§ **What you have to do**
Could you write out every record below exactly, leaving out any pictures?

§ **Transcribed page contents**
● ● ● ● ●

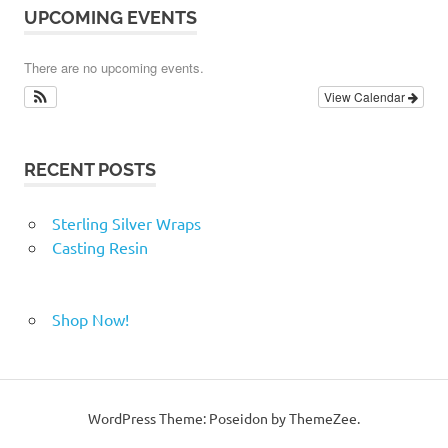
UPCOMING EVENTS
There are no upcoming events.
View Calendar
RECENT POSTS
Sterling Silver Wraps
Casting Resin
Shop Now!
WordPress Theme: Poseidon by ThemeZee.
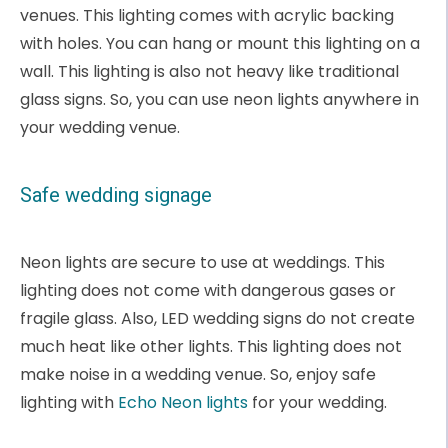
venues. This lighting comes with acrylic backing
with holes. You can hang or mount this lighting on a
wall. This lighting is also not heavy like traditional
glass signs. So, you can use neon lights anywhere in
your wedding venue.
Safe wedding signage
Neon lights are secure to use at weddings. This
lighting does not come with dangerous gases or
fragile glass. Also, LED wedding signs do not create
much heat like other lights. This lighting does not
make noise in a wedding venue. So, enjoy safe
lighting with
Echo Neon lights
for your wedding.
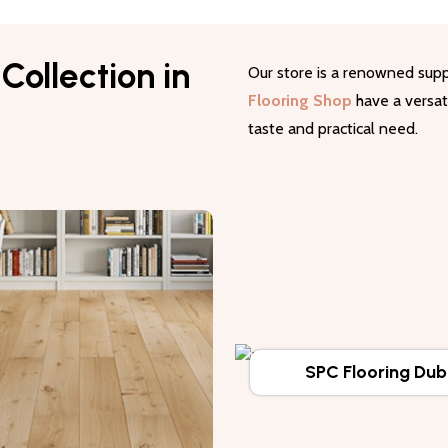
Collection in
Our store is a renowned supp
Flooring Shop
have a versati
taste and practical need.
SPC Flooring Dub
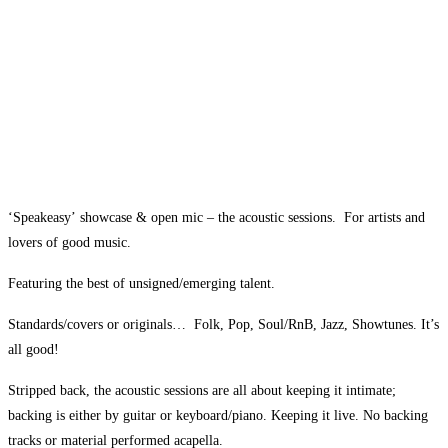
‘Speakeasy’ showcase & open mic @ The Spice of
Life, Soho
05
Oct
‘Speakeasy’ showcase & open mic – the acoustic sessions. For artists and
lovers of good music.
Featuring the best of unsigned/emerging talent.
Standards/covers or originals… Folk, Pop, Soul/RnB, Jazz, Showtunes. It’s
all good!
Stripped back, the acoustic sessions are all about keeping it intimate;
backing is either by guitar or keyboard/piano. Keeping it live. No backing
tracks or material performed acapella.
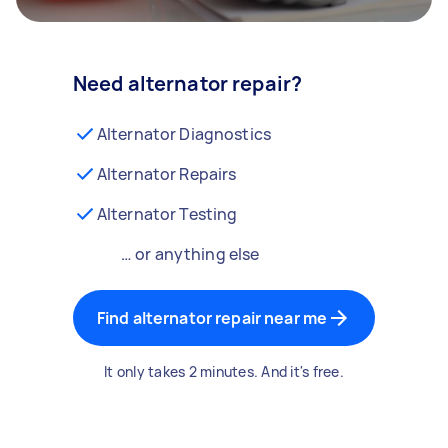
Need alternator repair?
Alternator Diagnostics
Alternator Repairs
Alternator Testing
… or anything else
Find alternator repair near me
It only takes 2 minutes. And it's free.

● ● ● ● ●

§ **Answer to this problem**
UPCOMING EVENTS
There are no upcoming events.
View Calendar
RECENT POSTS
Sterling Silver Wraps
Casting Resin
Shop Now!
WordPress Theme: Poseidon by ThemeZee.
venues. This lighting comes with acrylic backing
with holes. You can hang or mount this lighting on a
wall. This lighting is also not heavy like traditional
glass signs. So, you can use neon lights anywhere in
your wedding venue.
Safe wedding signage
Neon lights are secure to use at weddings. This
lighting does not come with dangerous gases or
fragile glass. Also, LED wedding signs do not create
much heat like other lights. This lighting does not
make noise in a wedding venue. So, enjoy safe
lighting with
Echo Neon lights
for your wedding.
Collection in
Our store is a renowned supp
Flooring Shop
have a versati
taste and practical need.
SPC Flooring Dub
‘Speakeasy’ showcase & open mic @ The Spice of
Life, Soho
05
Oct
‘Speakeasy’ showcase & open mic – the acoustic sessions. For artists and
lovers of good music.
Featuring the best of unsigned/emerging talent.
Standards/covers or originals… Folk, Pop, Soul/RnB, Jazz, Showtunes. It’s
all good!
Stripped back, the acoustic sessions are all about keeping it intimate;
backing is either by guitar or keyboard/piano. Keeping it live. No backing
tracks or material performed acapella.
Need alternator repair?
Alternator Diagnostics
Alternator Repairs
Alternator Testing
… or anything else
Find alternator repair near me
It only takes 2 minutes. And it's free.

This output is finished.